Neuroscience Critical Care Research Group, Department of Intensive Care Medicine, CHUV-Lausanne University Hospital and Faculty of Biology and Medicine, 1011, Lausanne, Switzerland.
School of Medicine and Surgery, University of Milano-Bicocca, Milan, Italy.
Sci Rep. 2022 Feb 22;12(1):3035. doi: 10.1038/s41598-022-07129-z.
Hypertonic lactate (HL) is emerging as alternative treatment of intracranial hypertension following acute brain injury (ABI), but comparative studies are limited. Here, we examined the effectiveness of HL on main cerebral and systemic physiologic variables, and further compared it to that of standard hypertonic saline (HS). Retrospective cohort analysis of ABI subjects who received sequential osmotherapy with 7.5% HS followed by HL-given at equi-osmolar (2400 mOsmol/L) and isovolumic (1.5 mL/kg) bolus doses-to reduce sustained elevations of ICP (> 20 mmHg). The effect of HL on brain (intracranial pressure [ICP], brain tissue PO [PbtO], cerebral microdialysis [CMD] glucose and lactate/pyruvate ratio [LPR]) and blood (chloride, pH) variables was examined at different time-points (30, 60, 90, 120 min vs. baseline), and compared to that of HS. A total of 34 treatments among 17 consecutive subjects (13 traumatic brain injury [TBI], 4 non-TBI) were studied. Both agents significantly reduced ICP (p < 0.001, at all time-points tested): when comparing treatment effectiveness, absolute ICP decrease in mmHg and the duration of treatment effect (median time with ICP < 20 mmHg following osmotherapy 183 [108-257] vs. 150 [111-419] min) did not differ significantly between HL and HS (all p > 0.2). None of the treatment had statistically significant effects on PbtO and CMD biomarkers.
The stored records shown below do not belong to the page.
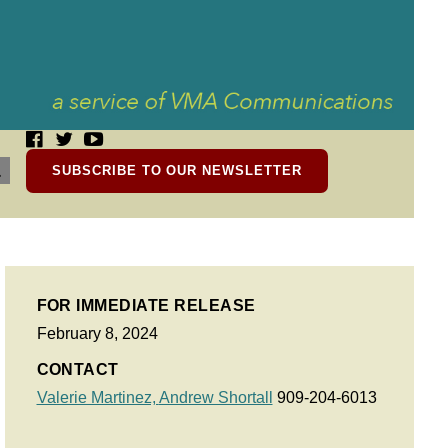
SUBSCRIBE TO OUR NEWSLETTER
FOR IMMEDIATE RELEASE
February 8, 2024
CONTACT
Valerie Martinez,
Andrew Shortall
909-204-6013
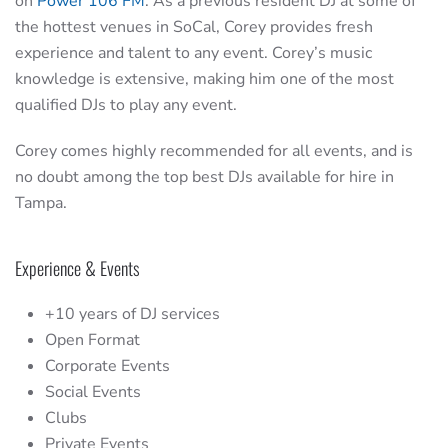
on
Power 106 FM
. As a previous resident DJ at some of
the hottest venues in SoCal, Corey provides fresh
experience and talent to any event. Corey’s music
knowledge is extensive, making him one of the most
qualified DJs to play any event.
Corey comes highly recommended for all events, and is
no doubt among the top best DJs available for hire in
Tampa.
Experience & Events
+10 years of DJ services
Open Format
Corporate Events
Social Events
Clubs
Private Events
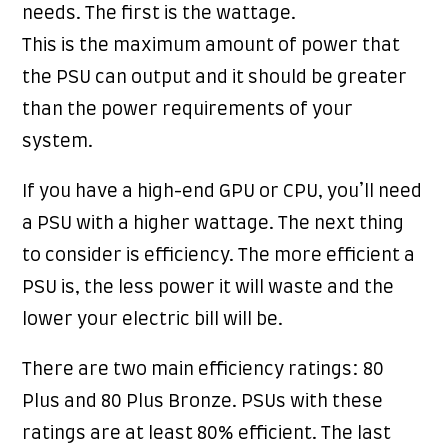
needs. The first is the wattage.
This is the maximum amount of power that
the PSU can output and it should be greater
than the power requirements of your
system.
If you have a high-end GPU or CPU, you’ll need
a PSU with a higher wattage. The next thing
to consider is efficiency. The more efficient a
PSU is, the less power it will waste and the
lower your electric bill will be.
There are two main efficiency ratings: 80
Plus and 80 Plus Bronze. PSUs with these
ratings are at least 80% efficient. The last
Treatment with HL did not cause hyperchloremia and resulted in a more favourable systemic chloride balance than HS (Δ blood chloride - 1 ± 2.5 vs. + 4 ± 3 mmol/L; p < 0.001). This is the first clinical study showing that HL has comparative effectiveness than HS for the treatment of intracranial hypertension, while at the same time avoiding hyperchloremic acidosis. Both agents had no significant effect on cerebral oxygenation and metabolism.
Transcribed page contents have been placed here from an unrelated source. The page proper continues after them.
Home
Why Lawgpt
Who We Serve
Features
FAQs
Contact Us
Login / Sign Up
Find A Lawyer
高渗乳酸(HL)作为急性脑损伤(ABI)后颅内高压的替代治疗方法正在兴起,但比较研究有限。在这里,我们检查了 HL 对主要脑和全身生理变量的有效性,并将其与标准高渗盐水(HS)进行了进一步比较。对接受 7.5% HS 序贯渗透压治疗的 ABI 患者进行回顾性队列分析,然后给予等渗(2400 mOsmol/L)和等容(1.5 mL/kg)的 HL 推注剂量,以降低持续升高的 ICP(>20 mmHg)。检查 HL 对脑(颅内压 [ICP]、脑组织 PO[PbtO]、脑微透析 [CMD] 葡萄糖和乳酸/丙酮酸比 [LPR])和血液(氯、pH)变量的影响在不同时间点(30、60、90、120 分钟与基线),并与 HS 进行比较。在 17 名连续患者(13 名创伤性脑损伤 [TBI],4 名非 TBI)中进行了 34 次治疗。两种药物均显著降低 ICP(p<0.001,所有测试时间点):当比较治疗效果时,以 mmHg 为单位的绝对 ICP 降低和治疗效果持续时间(渗透压治疗后 ICP<20mmHg 的中位时间 183[108-257]与 150[111-419]分钟)在 HL 和 HS 之间没有显著差异(均 p>0.2)。两种治疗均对 PbtO 和 CMD 生物标志物无统计学显著影响。HL 治疗不会导致高氯血症,并且与 HS 相比,会导致更有利的系统氯平衡(Δ血氯-1±2.5 与+4±3 mmol/L;p<0.001)。这是第一项临床研究表明,HL 对颅内高压的治疗效果与 HS 相当,同时避免了高氯性酸中毒。两种药物对脑氧合和代谢均无显著影响。